If the host fills the last screen with all rows, it may display duplicate values--when this value is true, logic is generated to only read the rows starting with the first one not a duplicate of the last row on the second-to-last screen.
For example, a screen displays history on a client in a screen on the bottom four rows, and a client with five history rows is displayed as follows:
Screen One History area:
01/01/1990 History Item 1
02/03/1991 History Item 2
03/01/1992 History Item 3
04/09/1993 History Item 4
F8 = More
Screen Two History area:
02/03/1991 History Item 2
03/01/1992 History Item 3
04/09/1993 History Item 4
05/06/1995 History Item 5
Bottom of Display
Note that instead of simply displaying a single row on the second screen with History Item 5 (the typical system approach), the last three items on the first screen were duplicated so that the screen is filled with the information.

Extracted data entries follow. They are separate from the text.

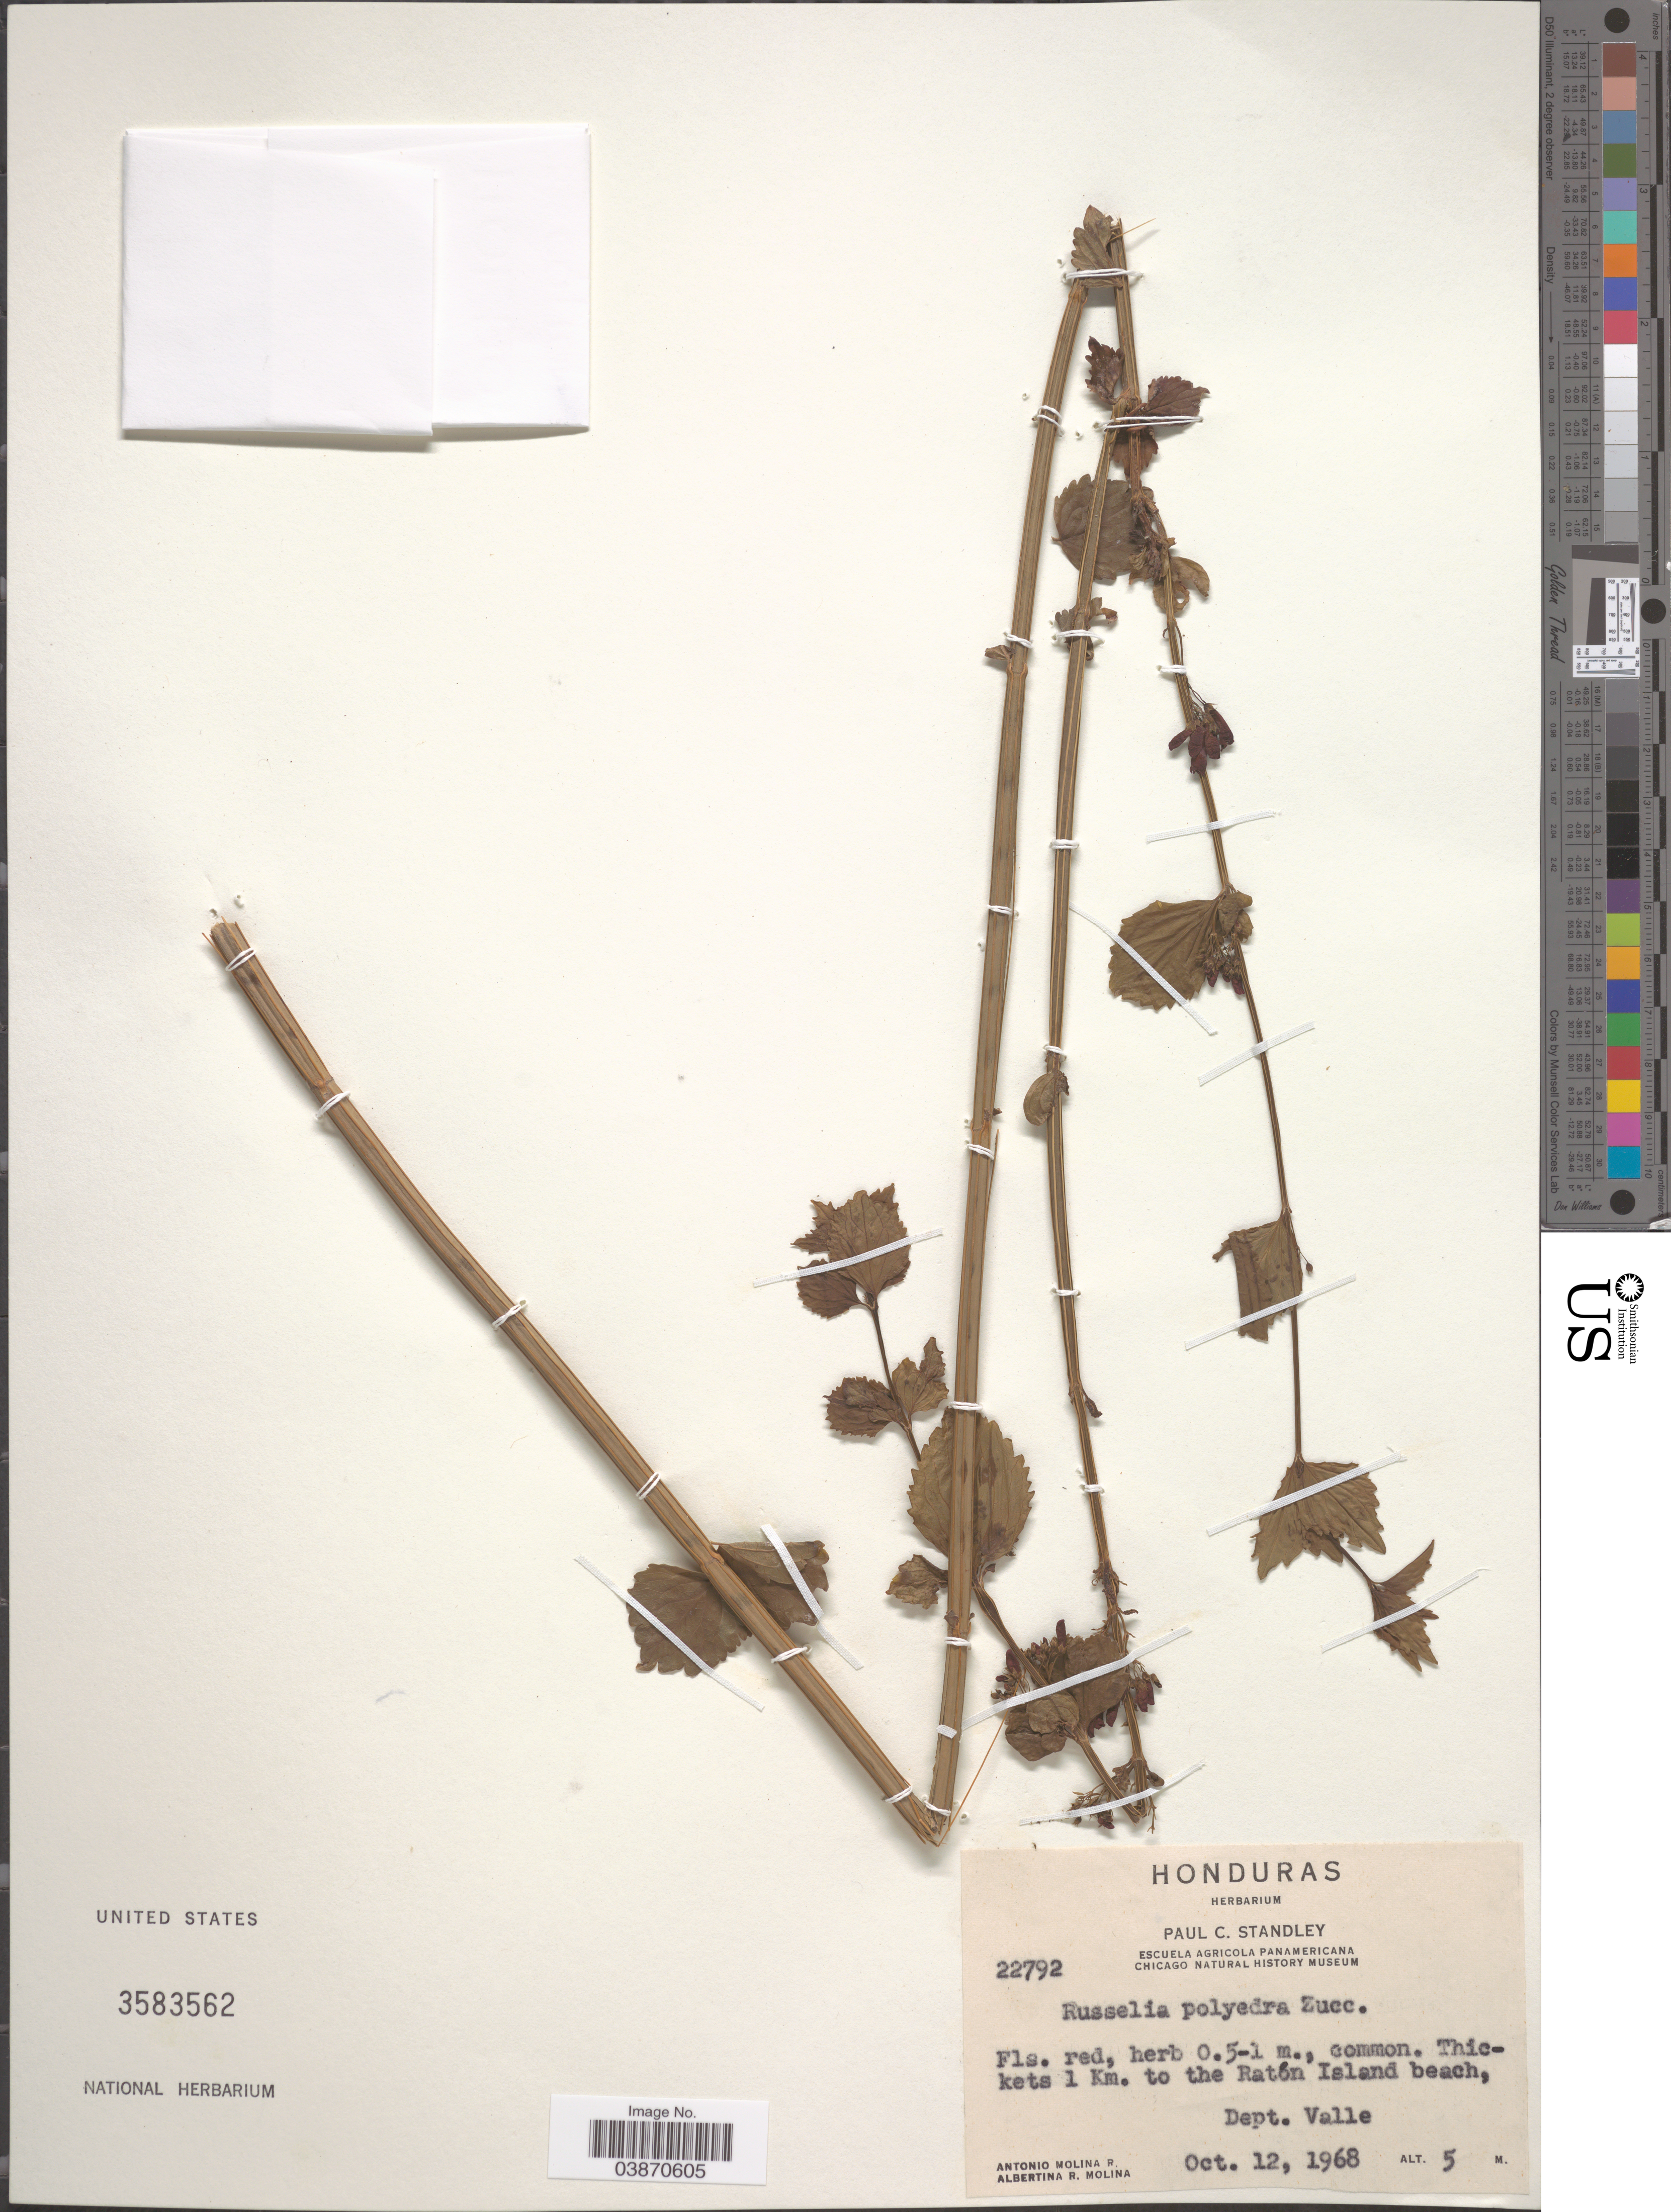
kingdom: Plantae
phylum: Tracheophyta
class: Magnoliopsida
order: Lamiales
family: Plantaginaceae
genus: Russelia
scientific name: Russelia polyedra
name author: Zucc.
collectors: A. Molina R. & A. R. Molina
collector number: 22792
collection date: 1968-10-12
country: Honduras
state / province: Valle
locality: Thickets 1 Km. to the Ratón Island beach, Dept. Valle.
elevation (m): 5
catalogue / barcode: US 3583562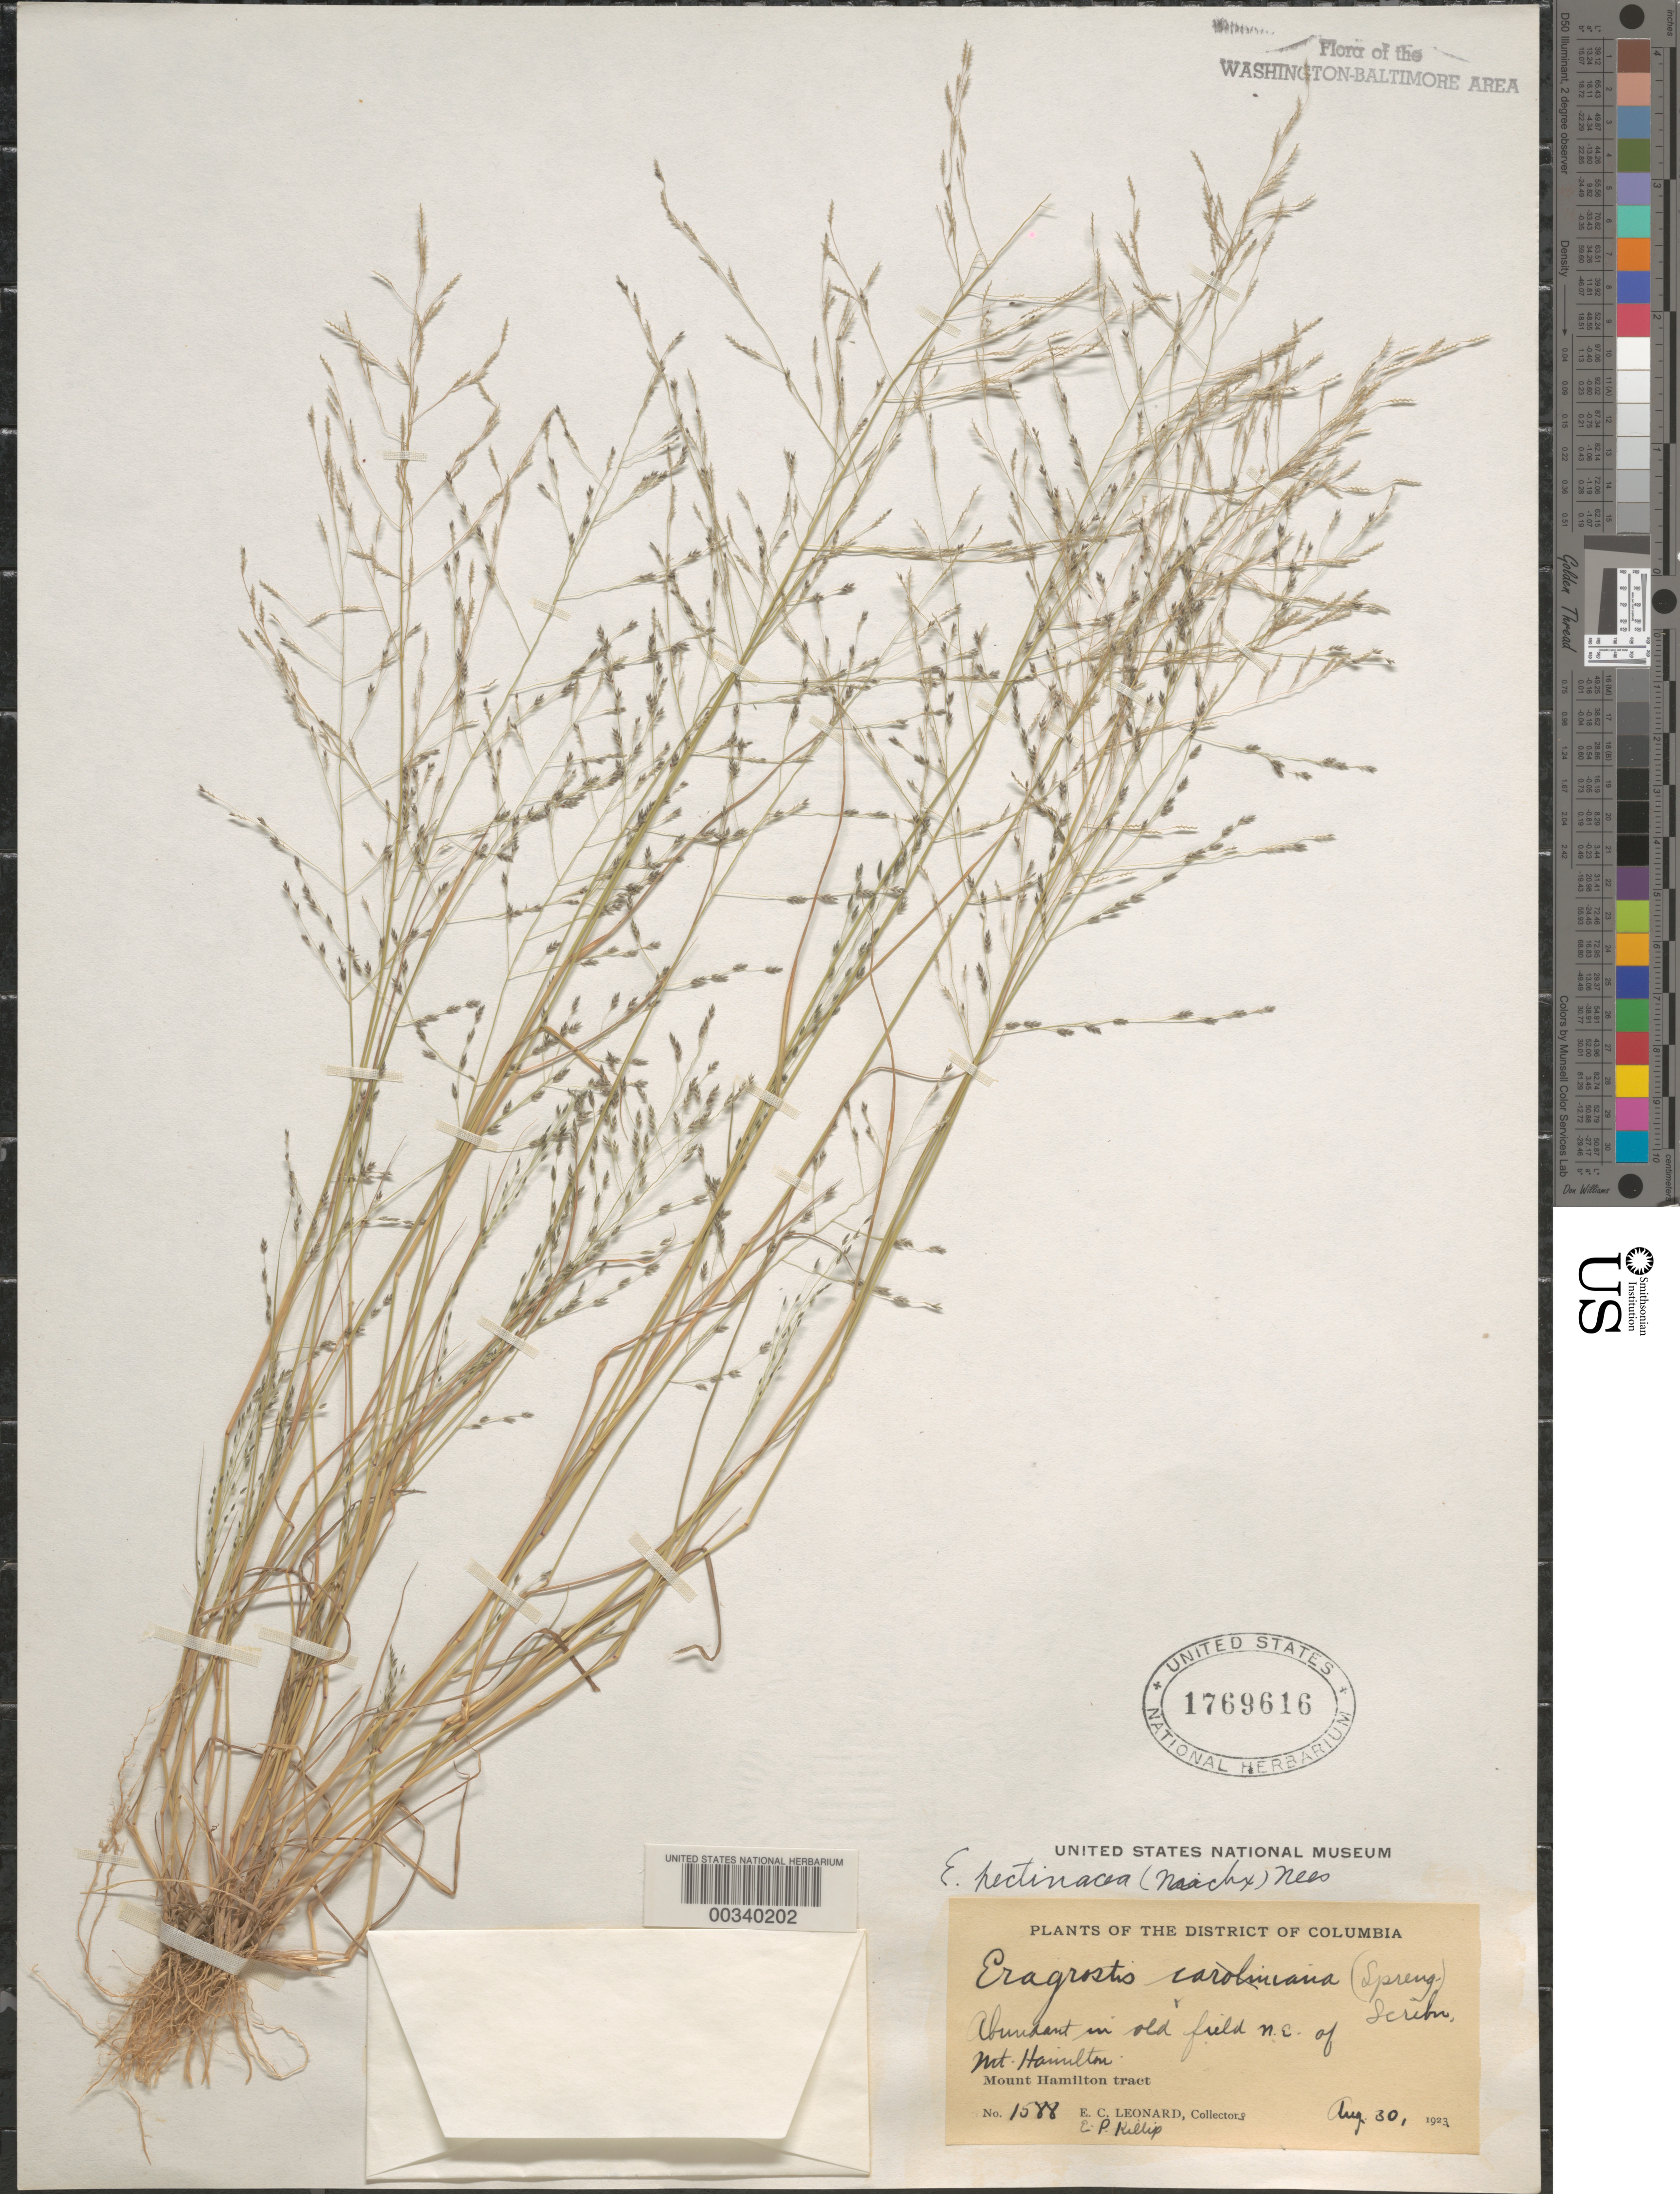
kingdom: Plantae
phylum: Tracheophyta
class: Liliopsida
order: Poales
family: Poaceae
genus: Eragrostis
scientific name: Eragrostis pectinacea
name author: (Michx.) Nees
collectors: E. C. Leonard & E. P. Killip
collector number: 1588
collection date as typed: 30 Aug 1923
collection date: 1923-08-30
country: United States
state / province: District of Columbia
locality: Northeast of Mount Hamilton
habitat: In old field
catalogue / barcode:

This is OK if you are setting the ScreenReadMax value to 1 and only using the screen for an Enhanced UI generation. But if ScreenReadMax is greater than 1 and/or this is for a web service, there will be three duplicate rows displayed / sent.
When DuplicateChecking is set true, the last row on the prior screen will be searched for (only when the last screen is displayed) and will be used to set the starting point for further reads of the screen.
While all row values are used to determine equality on the row comparison, if your data may display duplicate rows you may want to not use this option...or have the host application fixed!